#### [Tasks to perform]
1/ In the mailing list message on subsorting GROUP BY data, rewrite the passage from "Subject Re: Subsorting" to "aggregate functions!", changing "aggregate" to "summary".
2/ According to the mailing list message on subsorting GROUP BY data, when did Fernando Hevia send the original message?
3/ Pick up the mailing list message on subsorting GROUP BY data after its final line and keep writing.

#### [Document text]
========================================================================

Re: Subsorting GROUP BY data - Mailing list pgsql-sql

From Johnson, Michael L.
Subject Re: Subsorting GROUP BY data
Date
Msg-id D9865BC8CAFD9547AF959660DE822764015FBCA7@XMBIL133.northgrum.com
Whole thread Raw
In response to Re: Subsorting GROUP BY data  ("Fernando Hevia" <fhevia@ip-tel.com.ar>)
List pgsql-sql
Thanks! That's perfect, because now I don't need the FIRST/LAST
aggregate functions!

Mike

-----Original Message-----
From: pgsql-sql-owner@postgresql.org
[mailto:pgsql-sql-owner@postgresql.org] On Behalf Of Fernando Hevia
Sent: Monday, November 10, 2008 10:30 AM
To: Johnson, Michael L.; pgsql-sql@postgresql.org
Subject: Re: [SQL] Subsorting GROUP BY data


> -----Mensaje original-----
> De: pgsql-sql-owner@postgresql.org
> [mailto:pgsql-sql-owner@postgresql.org] En nombre de Johnson, Michael
> L.

========================================================================

#### [Material shown]
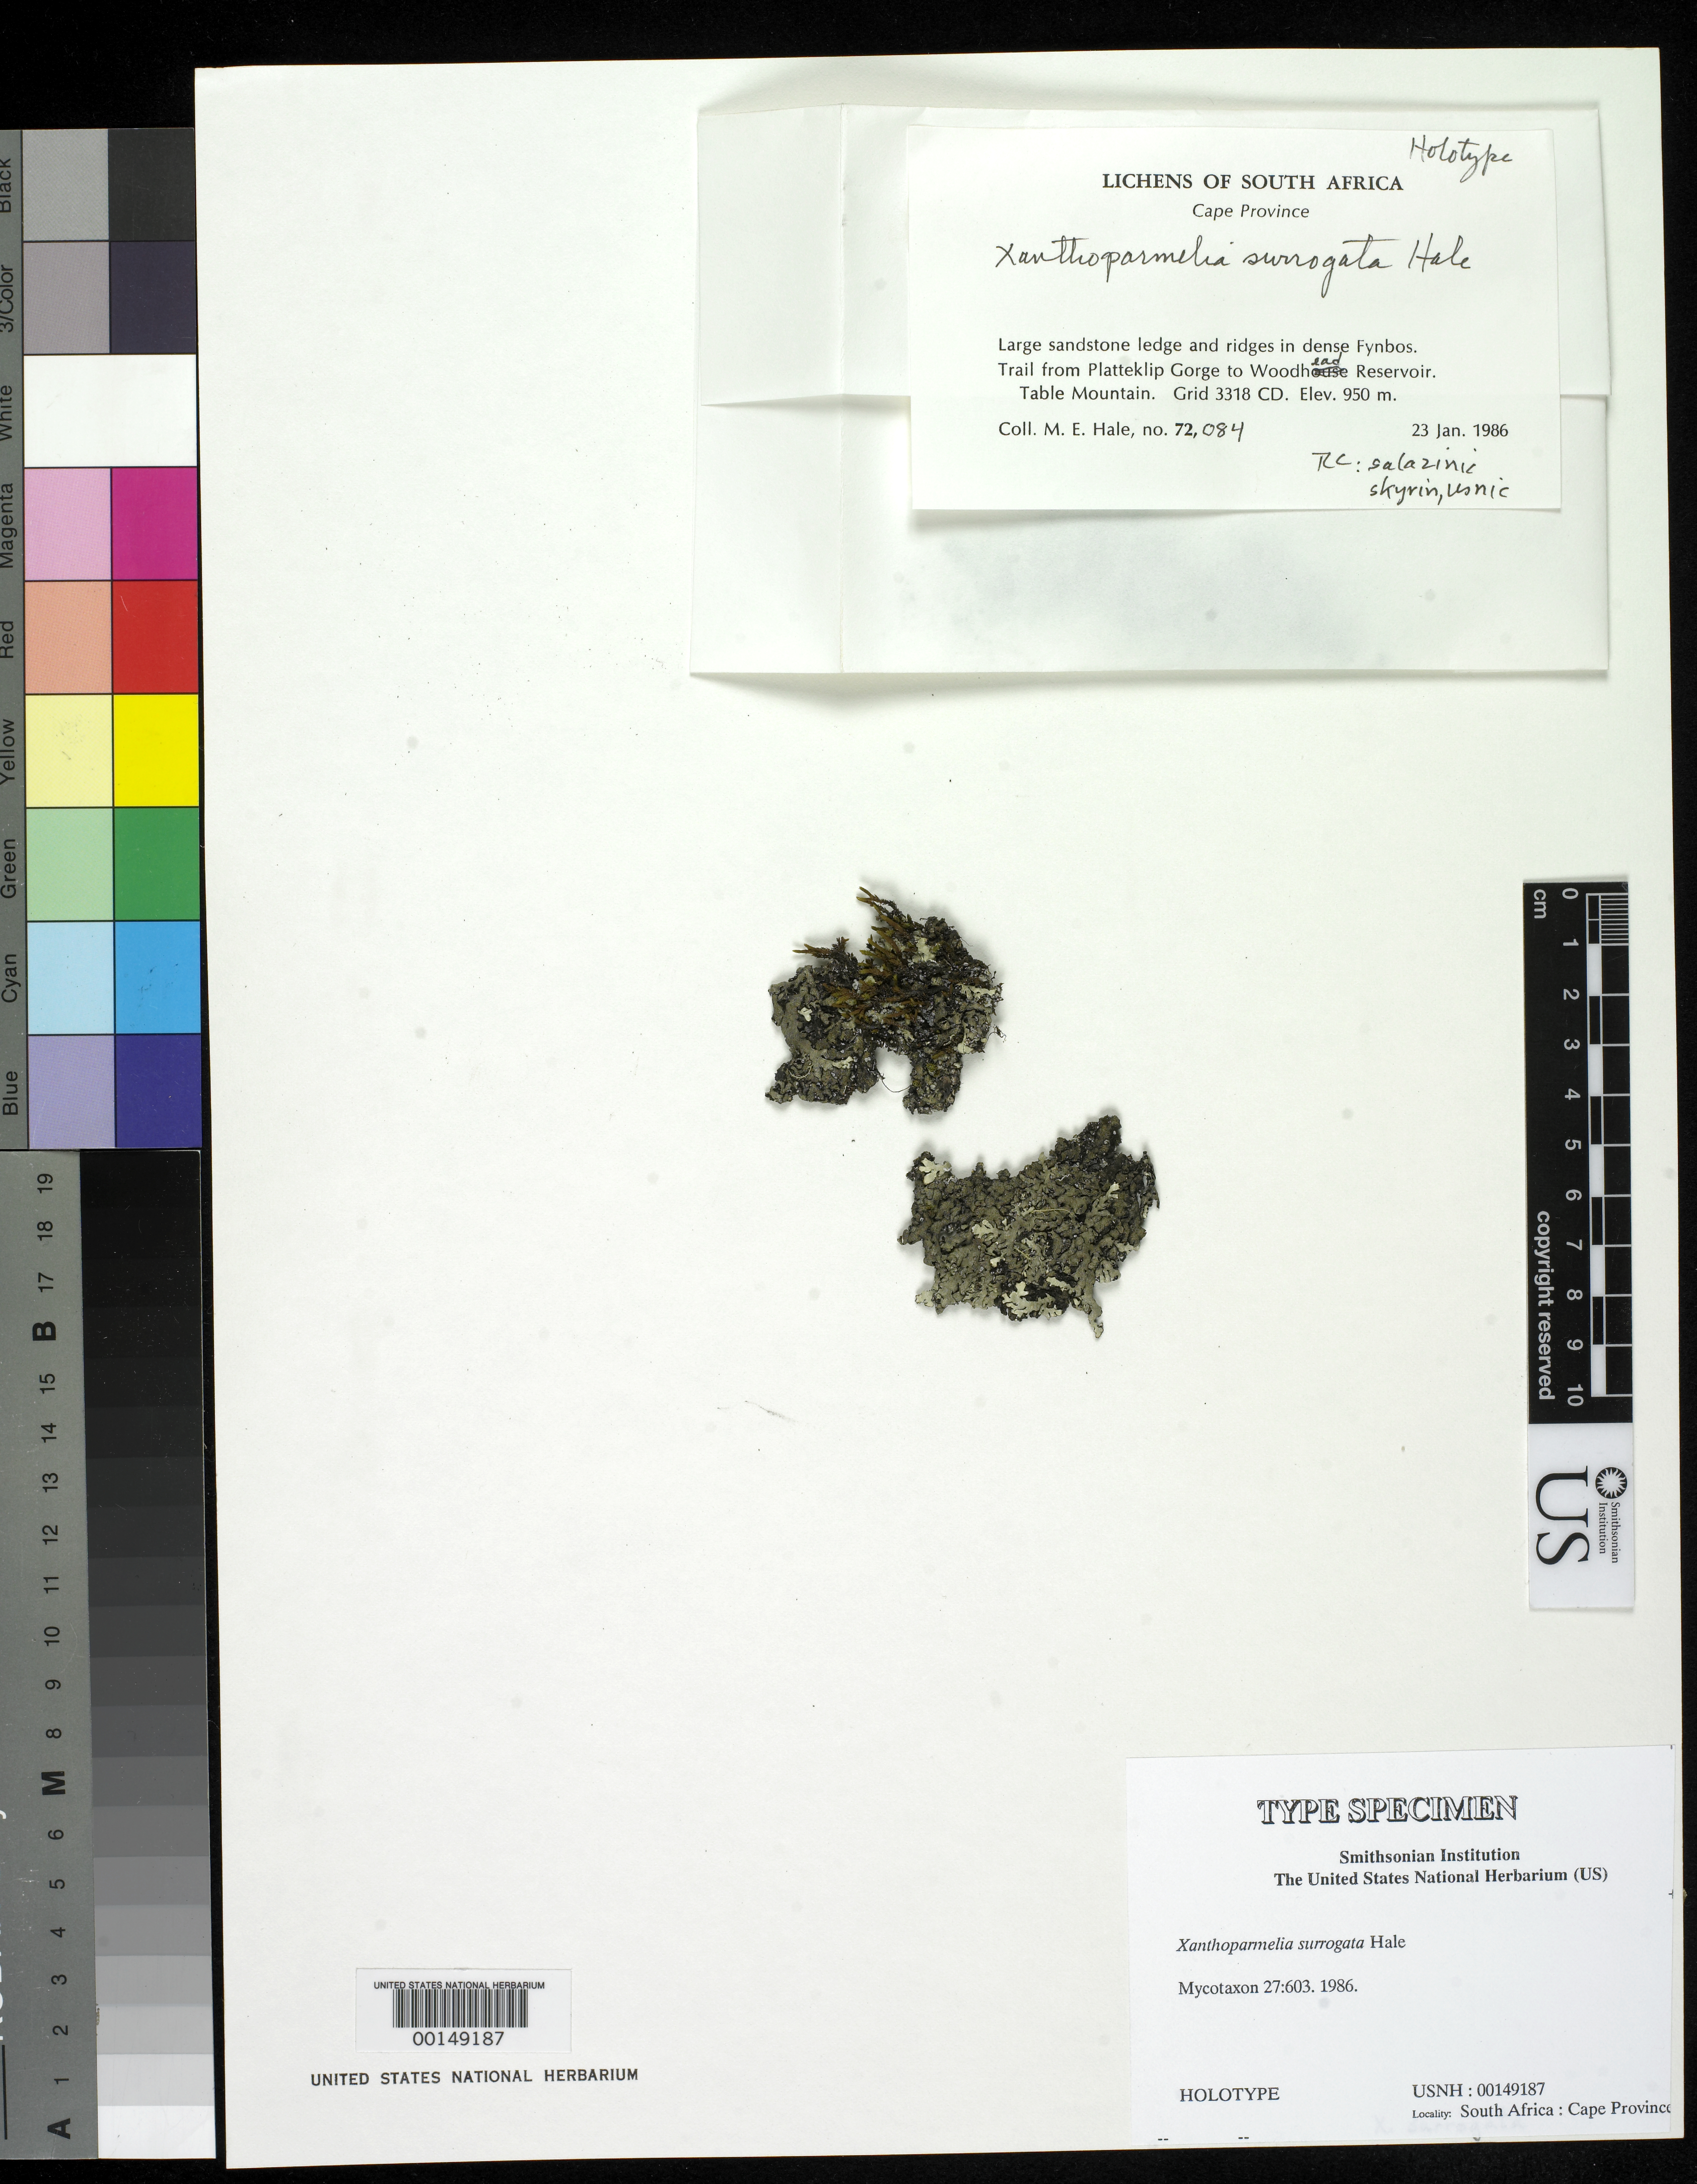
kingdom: Fungi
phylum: Ascomycota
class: Lecanoromycetes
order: Lecanorales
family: Parmeliaceae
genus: Xanthoparmelia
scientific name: Xanthoparmelia surrogata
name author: Hale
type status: Holotype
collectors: M. Hale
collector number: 72084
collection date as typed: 23 Jan 1986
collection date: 1986-01-23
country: South Africa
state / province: Western Cape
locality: Grid 3318 CD, Trail from Platteklip Gorge to Woodhead Reservoir, Table Mountain, sandstone ledge & ridges in dense fynbos.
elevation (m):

========================================================================

#### [Answers for this exercise]
1/
Subject Re: Subsorting GROUP BY data
Date
Msg-id D9865BC8CAFD9547AF959660DE822764015FBCA7@XMBIL133.northgrum.com
Whole thread Raw
In response to Re: Subsorting GROUP BY data  ("Fernando Hevia" <fhevia@ip-tel.com.ar>)
List pgsql-sql
Thanks! That's perfect, because now I don't need the FIRST/LAST
summary functions!

2/ Monday, November 10, 2008, at 10:30 AM.

3/
> Enviado el: Lunes, 10 de Noviembre de 2008 12:57
> Para: pgsql-sql@postgresql.org
> Asunto: [SQL] Subsorting GROUP BY data
>
> Given the following table:
>
> ID  |  Cat  |  Num
> ----|-------|------
> Z   |   A   |   0
> Y   |   A   |   1
> X   |   A   |   2
> W   |   B   |   0
> V   |   B   |   1
> U   |   B   |   2
> T   |   C   |   0
> S   |   C   |   1
> R   |   C   |   2
>
> I want to do this:  Group the items by the cat field.  Then select the

> ID where the num is the highest in the group; so it should return
> something like:
>
> Cat  |  ID  |  Num
> -----|------|------
>   A  |  X   |   2
>   B  |  U   |   2
>   C  |  R   |   2
>
>
> Using SQL like this, I can get the category and the highest # in the
> category:
>
> SELECT cat, MAX(num) FROM my_table GROUP_BY cat;
>
> But if I add the "id" column, of course it doesn't work, since it's
> not in an aggregate function or in the GROUP_BY clause.  So I found a
> post at
> http://archives.postgresql.org/pgsql-hackers/2006-03/msg01324.php
> which describes how to add a "FIRST" and "LAST" aggregate function to
> PGSQL.  However, first and last don't seem to help unless you are able

> to "subsort" the grouping by the # (ie, group by cat, then subsort on
> num, and select the "last"
> one of the group).
>

I wonder if this suites you:

SELECT sub.cat, t.id, sub.Num FROM my_table t, ( SELECT cat, MAX(num) as Num FROM my_table GROUP_BY
cat
) subWHERE t.cat = sub.cat AND t.Num = sub.Num
ORDER BY t.cat;


Regards,
Fernando.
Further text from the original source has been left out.